##### TEXT BLOCK

Separately, Ohio's Democratic senator Sherrod Brown condemned NSC's acquisition due to its apparent neglect of union voices and how any potential sale of U.S. Steel should give union leaders a seat at the table; he further endorsed a sale to Cleveland-Cliffs over NSC due to union endorsement. Brown as later joined by Pennsylvania Democratic senator John Fetterman, who stated that U.S. Steel "have sold themselves to a foreign nation and company". Retiring Democratic senator Joe Manchin from West Virginia also attacked the sale to NSC, echoing the three Republicans' national security concerns. In April 2024, Brown further pressed the White House to review Nippon Steel's ties to China; the Japanese steelmaker responded that its Chinese operations represented less than 5% of its total capacity.

=== Lobbying efforts ===
In January 2024, both parties to the transaction hired noted lobbyists to help navigate scrutiny of the proposed acquisition: Nippon Steel enlisted Akin Gump Strauss Hauer & Feld (Akin Gump), including former Representatives Ileana Ros-Lehtinen (R-FL) and Filemon Vela Jr. (D-TX), while U.S. Steel hired K&L Gates and Hogan Lovells, including former Senator Norm Coleman (R-MN). The same month, Nippon Steel President Hashimoto and Vice President Mori published an op-ed in the Wall Street Journal explaining the company's plan to grow U.S. Steel. Both companies have also launched a dedicated website to promote the deal as beneficial to the U.S. and various stakeholders.

Nippon Steel Vice Chairman Takahiro Mori has made several trips to the U.S. to meet with political and business leaders in Washington, D.C., as well as community leaders in U.S. Steel's home state of Pennsylvania, to win support for the deal.

##########
##### RECORDED INFORMATION

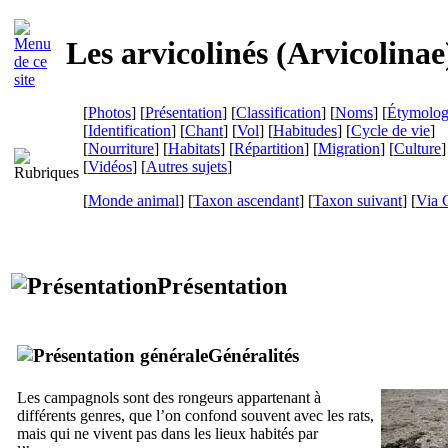
Les arvicolinés (
Arvicolinae
[
Photos
] [
Présentation
] [
Classification
] [
Noms
] [
Étymolog
[
Identification
] [
Chant
] [
Vol
] [
Habitudes
] [
Cycle de vie
]
[
Nourriture
] [
Habitats
] [
Répartition
] [
Migration
] [
Culture
]
[
Vidéos
] [
Autres sujets
]
[
Monde animal
] [
Taxon ascendant
] [
Taxon suivant
]
[
Via 
Présentation
Généralités
Les campagnols sont des rongeurs appartenant à
différents genres, que l’on confond souvent avec les rats,
mais qui ne vivent pas dans les lieux habités par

##########

» ACTIONS TO TAKE
**1)** From the U.S. Steel acquisition text above, output everything from "Separately, Ohio's Democratic" down to "its total capacity.", copied word for word.
**2)** In the U.S. Steel acquisition text, what share of its total capacity did Nippon Steel say its Chinese operations represented?

» YOUR RESPONSES
**1)**
Separately, Ohio's Democratic senator Sherrod Brown condemned NSC's acquisition due to its apparent neglect of union voices and how any potential sale of U.S. Steel should give union leaders a seat at the table; he further endorsed a sale to Cleveland-Cliffs over NSC due to union endorsement. Brown as later joined by Pennsylvania Democratic senator John Fetterman, who stated that U.S. Steel "have sold themselves to a foreign nation and company". Retiring Democratic senator Joe Manchin from West Virginia also attacked the sale to NSC, echoing the three Republicans' national security concerns. In April 2024, Brown further pressed the White House to review Nippon Steel's ties to China; the Japanese steelmaker responded that its Chinese operations represented less than 5% of its total capacity.

**2)** Less than 5%.